### WHAT TO WORK ON
From the entries below, pull out each line where "lines" appears.

(Saved data entries)
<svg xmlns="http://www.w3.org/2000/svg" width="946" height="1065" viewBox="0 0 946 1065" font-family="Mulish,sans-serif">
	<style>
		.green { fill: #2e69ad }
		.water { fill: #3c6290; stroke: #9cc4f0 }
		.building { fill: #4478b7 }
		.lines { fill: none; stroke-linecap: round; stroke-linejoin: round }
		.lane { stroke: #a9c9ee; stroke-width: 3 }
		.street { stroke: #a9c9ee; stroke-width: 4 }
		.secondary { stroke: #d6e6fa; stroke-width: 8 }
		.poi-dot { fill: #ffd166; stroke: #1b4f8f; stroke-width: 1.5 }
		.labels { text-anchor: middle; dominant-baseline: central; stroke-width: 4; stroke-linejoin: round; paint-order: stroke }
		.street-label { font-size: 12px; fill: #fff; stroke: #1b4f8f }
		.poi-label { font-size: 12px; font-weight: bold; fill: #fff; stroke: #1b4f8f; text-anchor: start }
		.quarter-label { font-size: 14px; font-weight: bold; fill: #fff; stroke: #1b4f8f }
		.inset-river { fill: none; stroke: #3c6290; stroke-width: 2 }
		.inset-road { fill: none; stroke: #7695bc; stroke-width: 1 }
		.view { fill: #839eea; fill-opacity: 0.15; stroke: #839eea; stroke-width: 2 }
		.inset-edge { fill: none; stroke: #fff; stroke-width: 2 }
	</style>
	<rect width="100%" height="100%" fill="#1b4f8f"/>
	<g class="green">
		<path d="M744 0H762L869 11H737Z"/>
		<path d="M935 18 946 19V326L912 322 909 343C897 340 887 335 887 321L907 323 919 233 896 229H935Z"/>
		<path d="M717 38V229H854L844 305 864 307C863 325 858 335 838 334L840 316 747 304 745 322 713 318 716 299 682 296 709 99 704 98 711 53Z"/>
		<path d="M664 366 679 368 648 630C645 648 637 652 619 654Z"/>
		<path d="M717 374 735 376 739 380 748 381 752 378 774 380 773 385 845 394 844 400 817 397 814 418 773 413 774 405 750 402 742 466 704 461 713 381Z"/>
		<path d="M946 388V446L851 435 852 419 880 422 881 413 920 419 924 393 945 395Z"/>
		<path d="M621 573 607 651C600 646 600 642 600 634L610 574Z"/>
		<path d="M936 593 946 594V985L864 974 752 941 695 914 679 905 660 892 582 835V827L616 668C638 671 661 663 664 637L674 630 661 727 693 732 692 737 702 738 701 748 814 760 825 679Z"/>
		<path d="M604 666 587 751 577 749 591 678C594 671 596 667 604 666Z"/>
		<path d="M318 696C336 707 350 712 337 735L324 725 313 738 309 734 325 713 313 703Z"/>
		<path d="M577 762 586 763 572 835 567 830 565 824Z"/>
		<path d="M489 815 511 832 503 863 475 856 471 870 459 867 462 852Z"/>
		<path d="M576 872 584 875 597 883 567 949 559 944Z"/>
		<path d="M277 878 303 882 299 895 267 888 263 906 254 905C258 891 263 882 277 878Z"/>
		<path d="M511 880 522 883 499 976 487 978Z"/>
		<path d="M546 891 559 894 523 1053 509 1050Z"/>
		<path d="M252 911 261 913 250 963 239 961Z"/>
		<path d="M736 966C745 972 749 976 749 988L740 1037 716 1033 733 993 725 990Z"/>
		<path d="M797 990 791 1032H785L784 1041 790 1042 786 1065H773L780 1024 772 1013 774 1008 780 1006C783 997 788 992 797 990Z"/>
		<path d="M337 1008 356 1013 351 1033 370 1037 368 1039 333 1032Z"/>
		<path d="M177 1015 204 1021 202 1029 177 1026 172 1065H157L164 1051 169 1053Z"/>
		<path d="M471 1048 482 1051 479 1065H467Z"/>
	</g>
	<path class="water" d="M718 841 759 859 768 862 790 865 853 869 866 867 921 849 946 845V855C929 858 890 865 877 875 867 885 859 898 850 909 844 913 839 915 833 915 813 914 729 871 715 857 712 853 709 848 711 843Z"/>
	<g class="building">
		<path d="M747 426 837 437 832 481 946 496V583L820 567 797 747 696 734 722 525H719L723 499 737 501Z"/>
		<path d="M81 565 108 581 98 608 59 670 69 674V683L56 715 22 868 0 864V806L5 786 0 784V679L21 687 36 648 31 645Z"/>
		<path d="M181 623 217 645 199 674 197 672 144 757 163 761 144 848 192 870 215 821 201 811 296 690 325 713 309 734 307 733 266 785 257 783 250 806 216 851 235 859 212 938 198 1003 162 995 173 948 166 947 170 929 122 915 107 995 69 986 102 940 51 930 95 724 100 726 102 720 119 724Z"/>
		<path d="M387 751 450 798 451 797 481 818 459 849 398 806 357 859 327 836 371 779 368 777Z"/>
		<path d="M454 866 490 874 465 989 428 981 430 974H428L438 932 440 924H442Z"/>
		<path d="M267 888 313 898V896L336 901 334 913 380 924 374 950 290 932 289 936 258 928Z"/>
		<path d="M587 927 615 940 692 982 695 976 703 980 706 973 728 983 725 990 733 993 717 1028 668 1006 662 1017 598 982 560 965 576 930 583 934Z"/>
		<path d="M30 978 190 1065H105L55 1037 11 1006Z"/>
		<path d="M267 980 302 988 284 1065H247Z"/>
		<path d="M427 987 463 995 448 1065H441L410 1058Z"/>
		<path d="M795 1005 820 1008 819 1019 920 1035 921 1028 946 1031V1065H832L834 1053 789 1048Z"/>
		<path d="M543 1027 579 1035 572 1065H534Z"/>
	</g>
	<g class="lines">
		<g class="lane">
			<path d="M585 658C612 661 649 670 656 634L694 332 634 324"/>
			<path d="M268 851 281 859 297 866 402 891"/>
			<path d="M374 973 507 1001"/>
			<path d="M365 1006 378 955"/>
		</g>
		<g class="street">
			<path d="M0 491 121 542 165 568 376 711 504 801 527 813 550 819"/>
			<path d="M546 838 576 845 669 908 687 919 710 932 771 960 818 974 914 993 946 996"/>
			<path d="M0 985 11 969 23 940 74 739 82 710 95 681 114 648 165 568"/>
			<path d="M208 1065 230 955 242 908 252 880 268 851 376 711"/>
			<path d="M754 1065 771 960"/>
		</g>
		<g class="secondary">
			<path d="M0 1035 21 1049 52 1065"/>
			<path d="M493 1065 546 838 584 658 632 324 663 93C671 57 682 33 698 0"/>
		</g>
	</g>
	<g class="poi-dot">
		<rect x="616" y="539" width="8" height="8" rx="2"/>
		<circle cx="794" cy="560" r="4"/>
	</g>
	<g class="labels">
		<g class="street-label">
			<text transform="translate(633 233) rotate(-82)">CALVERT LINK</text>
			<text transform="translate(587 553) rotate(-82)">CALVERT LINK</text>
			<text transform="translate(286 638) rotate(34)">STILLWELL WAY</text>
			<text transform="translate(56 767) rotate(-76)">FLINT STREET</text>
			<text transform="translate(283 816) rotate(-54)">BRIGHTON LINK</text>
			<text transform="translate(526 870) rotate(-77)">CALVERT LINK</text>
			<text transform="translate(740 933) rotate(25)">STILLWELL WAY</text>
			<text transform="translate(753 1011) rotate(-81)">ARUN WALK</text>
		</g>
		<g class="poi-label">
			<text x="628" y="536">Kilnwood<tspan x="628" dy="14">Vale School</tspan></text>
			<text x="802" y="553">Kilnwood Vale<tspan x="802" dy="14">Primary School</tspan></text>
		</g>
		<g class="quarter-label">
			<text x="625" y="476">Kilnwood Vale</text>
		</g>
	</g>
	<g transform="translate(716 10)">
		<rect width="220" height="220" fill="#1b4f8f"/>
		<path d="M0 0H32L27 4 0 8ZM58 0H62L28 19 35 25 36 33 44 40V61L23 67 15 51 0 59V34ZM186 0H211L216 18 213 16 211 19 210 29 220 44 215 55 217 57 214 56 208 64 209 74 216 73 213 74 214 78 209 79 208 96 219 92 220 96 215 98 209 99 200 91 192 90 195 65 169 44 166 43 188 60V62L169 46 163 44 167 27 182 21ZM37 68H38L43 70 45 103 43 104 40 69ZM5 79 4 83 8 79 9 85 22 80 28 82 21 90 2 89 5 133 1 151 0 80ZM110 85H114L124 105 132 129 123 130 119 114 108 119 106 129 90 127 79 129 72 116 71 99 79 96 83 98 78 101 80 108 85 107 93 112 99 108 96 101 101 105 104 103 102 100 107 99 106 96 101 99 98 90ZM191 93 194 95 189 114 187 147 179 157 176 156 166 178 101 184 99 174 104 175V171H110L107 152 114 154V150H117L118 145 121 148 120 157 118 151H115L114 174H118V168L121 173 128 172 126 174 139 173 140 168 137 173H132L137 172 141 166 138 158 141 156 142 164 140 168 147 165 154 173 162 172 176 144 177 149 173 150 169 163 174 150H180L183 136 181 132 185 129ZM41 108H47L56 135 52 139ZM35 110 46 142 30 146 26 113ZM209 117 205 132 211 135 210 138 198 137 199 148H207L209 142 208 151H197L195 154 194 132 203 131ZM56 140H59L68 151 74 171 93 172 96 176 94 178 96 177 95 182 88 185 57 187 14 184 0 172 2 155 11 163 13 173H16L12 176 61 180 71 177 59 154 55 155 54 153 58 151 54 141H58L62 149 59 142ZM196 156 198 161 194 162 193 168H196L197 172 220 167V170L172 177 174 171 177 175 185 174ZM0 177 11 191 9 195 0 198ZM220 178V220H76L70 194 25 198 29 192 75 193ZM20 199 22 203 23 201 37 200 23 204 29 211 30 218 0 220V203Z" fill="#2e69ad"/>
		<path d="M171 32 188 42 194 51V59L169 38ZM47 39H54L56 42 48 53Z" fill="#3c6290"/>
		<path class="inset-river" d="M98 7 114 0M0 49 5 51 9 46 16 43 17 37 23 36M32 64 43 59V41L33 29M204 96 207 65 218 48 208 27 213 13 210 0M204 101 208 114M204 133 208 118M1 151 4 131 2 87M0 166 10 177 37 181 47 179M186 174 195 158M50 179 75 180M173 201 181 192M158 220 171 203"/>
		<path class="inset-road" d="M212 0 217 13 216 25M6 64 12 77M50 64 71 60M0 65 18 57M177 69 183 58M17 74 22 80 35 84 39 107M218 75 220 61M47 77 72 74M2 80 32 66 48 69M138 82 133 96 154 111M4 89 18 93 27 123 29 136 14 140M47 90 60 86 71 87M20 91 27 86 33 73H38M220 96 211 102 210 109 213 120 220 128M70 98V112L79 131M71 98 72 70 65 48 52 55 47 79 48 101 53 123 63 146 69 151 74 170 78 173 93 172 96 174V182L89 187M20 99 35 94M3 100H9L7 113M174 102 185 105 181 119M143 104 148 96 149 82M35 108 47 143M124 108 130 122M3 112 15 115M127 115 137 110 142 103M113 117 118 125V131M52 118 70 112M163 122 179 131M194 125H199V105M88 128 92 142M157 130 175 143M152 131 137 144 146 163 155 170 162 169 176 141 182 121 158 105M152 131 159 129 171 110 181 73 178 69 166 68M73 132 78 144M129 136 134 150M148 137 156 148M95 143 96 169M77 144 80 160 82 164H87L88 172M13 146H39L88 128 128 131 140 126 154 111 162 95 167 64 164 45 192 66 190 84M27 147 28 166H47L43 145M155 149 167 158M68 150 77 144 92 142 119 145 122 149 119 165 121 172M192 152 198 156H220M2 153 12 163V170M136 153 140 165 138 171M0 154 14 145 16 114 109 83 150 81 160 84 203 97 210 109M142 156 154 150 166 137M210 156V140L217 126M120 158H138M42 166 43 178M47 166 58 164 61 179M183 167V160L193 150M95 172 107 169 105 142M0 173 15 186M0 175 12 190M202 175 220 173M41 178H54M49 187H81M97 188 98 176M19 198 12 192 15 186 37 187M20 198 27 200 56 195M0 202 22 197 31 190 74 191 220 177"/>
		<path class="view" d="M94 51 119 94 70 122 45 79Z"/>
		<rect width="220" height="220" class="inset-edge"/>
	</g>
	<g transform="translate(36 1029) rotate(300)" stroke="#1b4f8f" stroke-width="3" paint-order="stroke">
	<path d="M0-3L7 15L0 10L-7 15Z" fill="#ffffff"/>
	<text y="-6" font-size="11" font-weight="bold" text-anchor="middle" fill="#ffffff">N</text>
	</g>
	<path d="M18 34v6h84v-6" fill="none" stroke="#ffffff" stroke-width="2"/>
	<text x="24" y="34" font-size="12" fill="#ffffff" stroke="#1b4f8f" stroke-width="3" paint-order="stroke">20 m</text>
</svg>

### EXPECTED OUTPUT
		.lines { fill: none; stroke-linecap: round; stroke-linejoin: round }
	<g class="lines">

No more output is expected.